What you have to do >>
Please reproduce the rows below word for word, beginning at the first line and stopping after the line that contains "What is the change in value from 42 to 50?".

---+---

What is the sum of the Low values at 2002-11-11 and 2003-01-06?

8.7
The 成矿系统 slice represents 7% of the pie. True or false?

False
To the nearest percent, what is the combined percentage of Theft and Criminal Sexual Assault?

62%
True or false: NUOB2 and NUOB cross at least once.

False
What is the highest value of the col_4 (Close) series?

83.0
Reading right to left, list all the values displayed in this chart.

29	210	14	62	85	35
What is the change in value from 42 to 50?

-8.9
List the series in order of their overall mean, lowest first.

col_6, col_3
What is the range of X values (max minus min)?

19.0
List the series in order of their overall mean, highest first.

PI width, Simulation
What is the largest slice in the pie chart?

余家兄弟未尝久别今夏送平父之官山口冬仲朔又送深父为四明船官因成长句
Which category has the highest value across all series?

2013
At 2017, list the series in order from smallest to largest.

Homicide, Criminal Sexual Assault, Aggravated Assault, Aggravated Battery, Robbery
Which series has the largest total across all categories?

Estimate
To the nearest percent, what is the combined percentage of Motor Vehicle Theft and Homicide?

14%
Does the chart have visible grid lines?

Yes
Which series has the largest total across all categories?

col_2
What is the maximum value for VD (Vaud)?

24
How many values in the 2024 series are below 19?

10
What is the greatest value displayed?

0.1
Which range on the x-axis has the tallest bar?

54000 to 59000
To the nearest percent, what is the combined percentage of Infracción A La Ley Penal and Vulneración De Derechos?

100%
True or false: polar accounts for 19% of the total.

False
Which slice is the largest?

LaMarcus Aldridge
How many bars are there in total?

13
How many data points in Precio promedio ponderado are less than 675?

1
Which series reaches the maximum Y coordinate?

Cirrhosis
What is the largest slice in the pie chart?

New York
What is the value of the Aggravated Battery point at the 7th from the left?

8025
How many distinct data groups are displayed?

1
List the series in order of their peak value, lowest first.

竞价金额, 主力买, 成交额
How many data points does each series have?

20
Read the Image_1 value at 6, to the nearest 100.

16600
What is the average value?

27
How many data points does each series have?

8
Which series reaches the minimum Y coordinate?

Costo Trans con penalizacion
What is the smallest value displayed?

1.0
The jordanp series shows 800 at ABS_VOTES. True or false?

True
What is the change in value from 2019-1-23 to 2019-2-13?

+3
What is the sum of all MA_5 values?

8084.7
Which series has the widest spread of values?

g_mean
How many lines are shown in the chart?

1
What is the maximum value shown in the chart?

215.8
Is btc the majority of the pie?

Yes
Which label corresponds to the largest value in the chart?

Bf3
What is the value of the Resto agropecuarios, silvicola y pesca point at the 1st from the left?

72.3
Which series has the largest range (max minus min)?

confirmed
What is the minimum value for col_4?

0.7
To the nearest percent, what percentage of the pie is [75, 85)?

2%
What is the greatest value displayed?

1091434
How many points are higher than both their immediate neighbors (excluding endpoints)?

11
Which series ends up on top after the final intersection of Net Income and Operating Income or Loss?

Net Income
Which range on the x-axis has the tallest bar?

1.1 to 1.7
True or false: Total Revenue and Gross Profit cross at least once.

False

---+---

Output below >>
What is the sum of the Low values at 2002-11-11 and 2003-01-06?

8.7
The 成矿系统 slice represents 7% of the pie. True or false?

False
To the nearest percent, what is the combined percentage of Theft and Criminal Sexual Assault?

62%
True or false: NUOB2 and NUOB cross at least once.

False
What is the highest value of the col_4 (Close) series?

83.0
Reading right to left, list all the values displayed in this chart.

29	210	14	62	85	35
What is the change in value from 42 to 50?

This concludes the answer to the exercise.